It is a worn out story at my house: the one where I confess to the crying jag that occurred when my first child was three days old. My husband came in the room and asked, “Are we happy?”
It was hard for him to know during those first few days of parenthood whether I was crying from joy, exhaustion, frustration, or some mysterious cocktail of all three, so he knew to proceed with caution.
“She’s going to get her driver’s license!” I wailed, sobbing anew, holding all 7lbs, 12oz closer and staring at the curve of her impossibly perfect and inconceivably fragile head. In the midst of worrying about a healthy pregnancy, a safe delivery, and a predictably happy outcome, it had never occurred to me that something could happen to her once she was here. Or, more accurately, it hadn’t occurred to me as anything but an abstraction.
But now here she was, utterly dependent on me and her father for food, shelter, and safety. I knew I wouldn’t be able to protect her from the small dangers that loomed ahead in childhood: the massive bump on her forehead she earned while learning to stand right before her first birthday, the stitches in her elbow when she was ten, the broken heart when the coveted part in the musical didn’t come her way. But how could I possibly protect her from the big ones? SIDS. Leukemia. Genetic disorders. Getting behind the wheel of a car. For the most part, the “big” dangers were amorphous and hypothetical; possible, but statistically unlikely. But driving had hard edges of glass and steel. Imagining her getting into a car and driving away from me was emblematic of everything that terrified me about parenthood.
My husband smoothed back my hair and kissed my forehead.
“Yep,” he said with a soft chuckle. ”If we do this right, she’s going to do lots of things.”
I soon learned that being a parent requires living in that odd space between holding on and letting go. “Life is,” as Linda Loman famously said, “a casting off.” I remember the first time I got in the car and drove away from my daughter–when she was three days old and I left her with her grandmother for less than an hour. I also remember her marching away from me to preschool, riding away from me on her bike, getting onto a plane without me. Soon, I will watch her drive away.
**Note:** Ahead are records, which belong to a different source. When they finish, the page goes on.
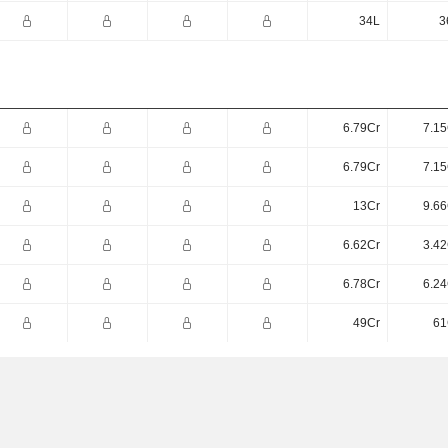
34L
3
6.79Cr
7.15
6.79Cr
7.15
13Cr
9.66
6.62Cr
3.42
6.78Cr
6.24
49Cr
61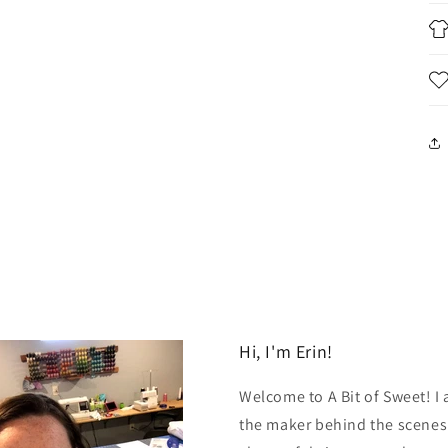
Hi, I'm Erin!
Welcome to A Bit of Sweet! I
the maker behind the scenes.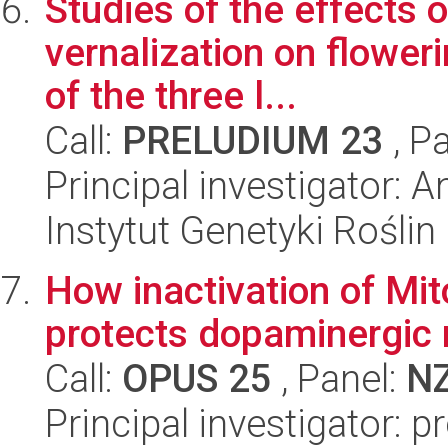
Studies of the effects 
vernalization on flowe
of the three l...
Call:
PRELUDIUM 23
, P
Principal investigator:
Instytut Genetyki Rośli
How inactivation of Mit
protects dopaminergic
Call:
OPUS 25
, Panel:
N
Principal investigator: p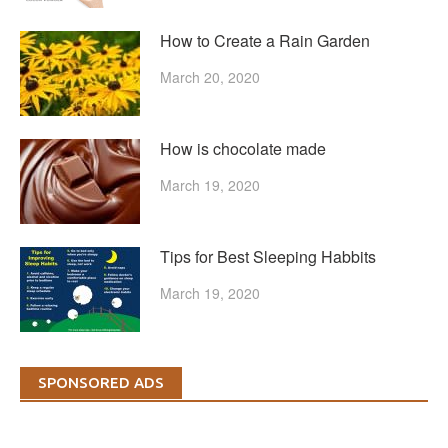
How to Create a Rain Garden
March 20, 2020
How is chocolate made
March 19, 2020
Tips for Best Sleeping Habbits
March 19, 2020
SPONSORED ADS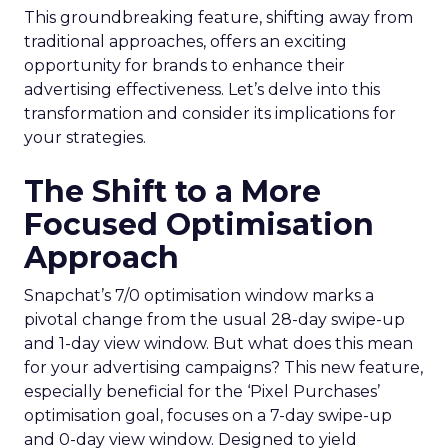
This groundbreaking feature, shifting away from
traditional approaches, offers an exciting
opportunity for brands to enhance their
advertising effectiveness. Let’s delve into this
transformation and consider its implications for
your strategies.
The Shift to a More
Focused Optimisation
Approach
Snapchat’s 7/0 optimisation window marks a
pivotal change from the usual 28-day swipe-up
and 1-day view window. But what does this mean
for your advertising campaigns? This new feature,
especially beneficial for the ‘Pixel Purchases’
optimisation goal, focuses on a 7-day swipe-up
and 0-day view window. Designed to yield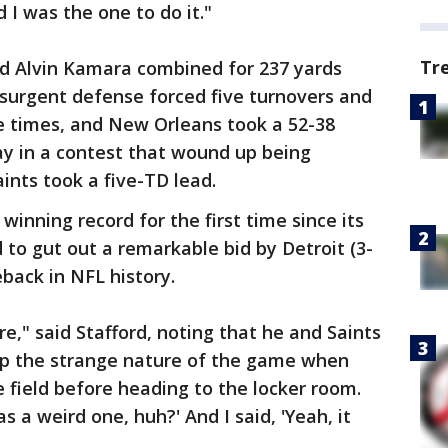
 I was the one to do it."
Tr
d Alvin Kamara combined for 237 yards
esurgent defense forced five turnovers and
e times, and New Orleans took a 52-38
ay in a contest that wound up being
ints took a five-TD lead.
winning record for the first time since its
d to gut out a remarkable bid by Detroit (3-
eback in NFL history.
re," said Stafford, noting that he and Saints
p the strange nature of the game when
 field before heading to the locker room.
 a weird one, huh?' And I said, 'Yeah, it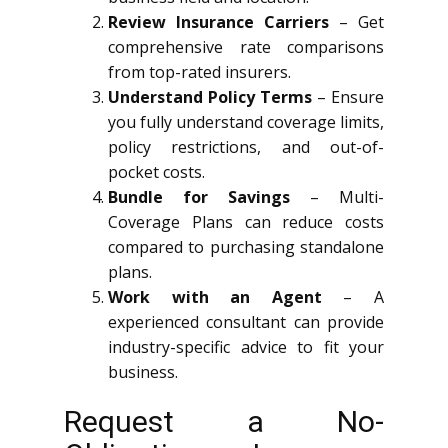
Review Insurance Carriers
– Get
comprehensive rate comparisons
from top-rated insurers.
Understand Policy Terms
– Ensure
you fully understand coverage limits,
policy restrictions, and out-of-
pocket costs.
Bundle for Savings
– Multi-
Coverage Plans can reduce costs
compared to purchasing standalone
plans.
Work with an Agent
– A
experienced consultant can provide
industry-specific advice to fit your
business.
Request a No-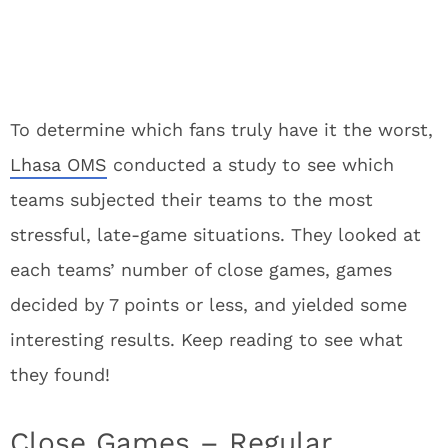
To determine which fans truly have it the worst,
Lhasa OMS
conducted a study to see which
teams subjected their teams to the most
stressful, late-game situations. They looked at
each teams’ number of close games, games
decided by 7 points or less, and yielded some
interesting results. Keep reading to see what
they found!
Close Games – Regular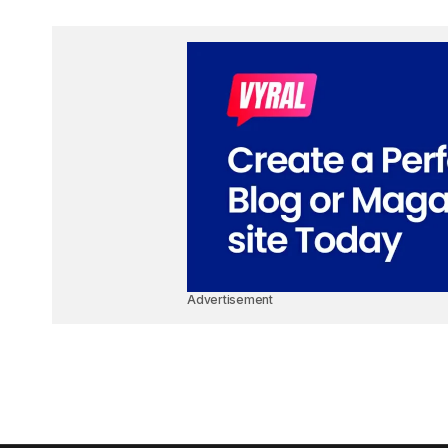
Advertisement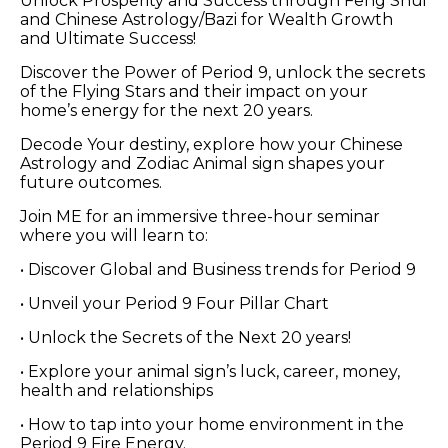
Unlock Prosperity and Success through Feng Shui
and Chinese Astrology/Bazi for Wealth Growth
and Ultimate Success!
Discover the Power of Period 9, unlock the secrets
of the Flying Stars and their impact on your
home’s energy for the next 20 years.
Decode Your destiny, explore how your Chinese
Astrology and Zodiac Animal sign shapes your
future outcomes.
Join ME for an immersive three-hour seminar
where you will learn to:
• Discover Global and Business trends for Period 9
• Unveil your Period 9 Four Pillar Chart
• Unlock the Secrets of the Next 20 years!
• Explore your animal sign’s luck, career, money,
health and relationships
• How to tap into your home environment in the
Period 9 Fire Energy.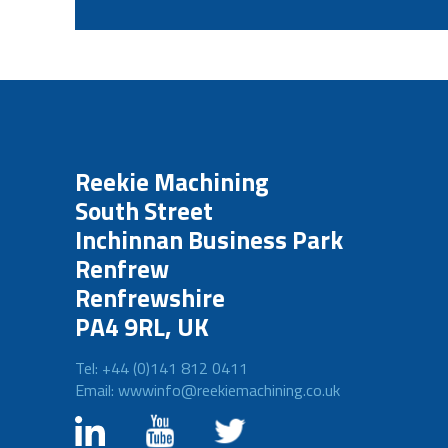
Reekie Machining
South Street
Inchinnan Business Park
Renfrew
Renfrewshire
PA4 9RL, UK
Tel: +44 (0)141 812 0411
Email: wwwinfo@reekiemachining.co.uk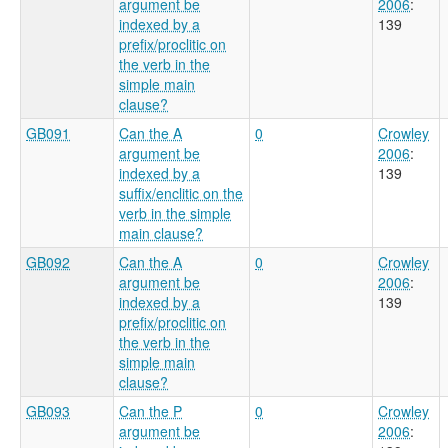
argument be
2006
:
indexed by a
139
prefix/proclitic on
the verb in the
simple main
clause?
GB091
Can the A
0
Crowley
argument be
2006
:
indexed by a
139
suffix/enclitic on the
verb in the simple
main clause?
GB092
Can the A
0
Crowley
argument be
2006
:
indexed by a
139
prefix/proclitic on
the verb in the
simple main
clause?
GB093
Can the P
0
Crowley
argument be
2006
: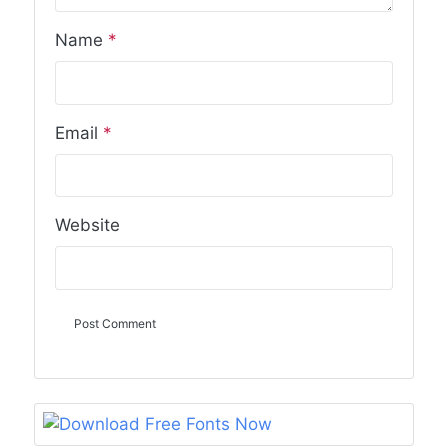
Name
*
Email
*
Website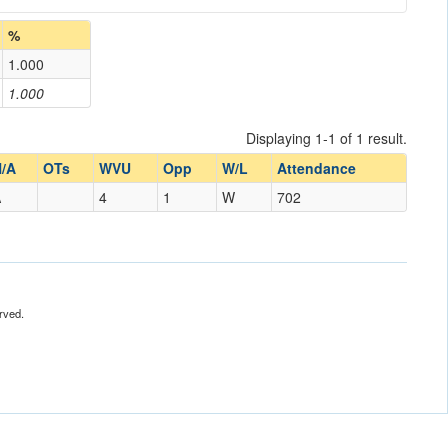
%
1.000
1.000
Displaying 1-1 of 1 result.
/A
OTs
WVU
Opp
W/L
Attendance
A
4
1
W
702
rved.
Fortunately, I have made friends with that nearly imperceptible tightness I feel in my chest when she’s off doing something new or with someone I don’t know. Often, I don’t feel it until it eases: when she walks in the door and flops onto the couch, or ditches her backpack on the kitchen counter, or leaves her shoes at the door and tosses a “Hi, Mom,” over her shoulder as she pounds up the stairs.
As I sat in the waiting area while she took the test for her temporary driver’s permit last week, I didn’t know what to hope for. Part of me wanted her to fail so I’d have proof that she wasn’t ready, wasn’t mature enough, didn’t know as much as she thought she did. Then I would have an excuse to make her wait. But as I sat there, I found instead that I had started to hope she would pass. When she did, she didn’t stop grinning for the next two hours, and I found myself grinning along with her, right through my terror and worry and love. Besides, she’s not going anywhere just yet–not without me or her father beside her. When she does, she’ll be ready, even if I’m not.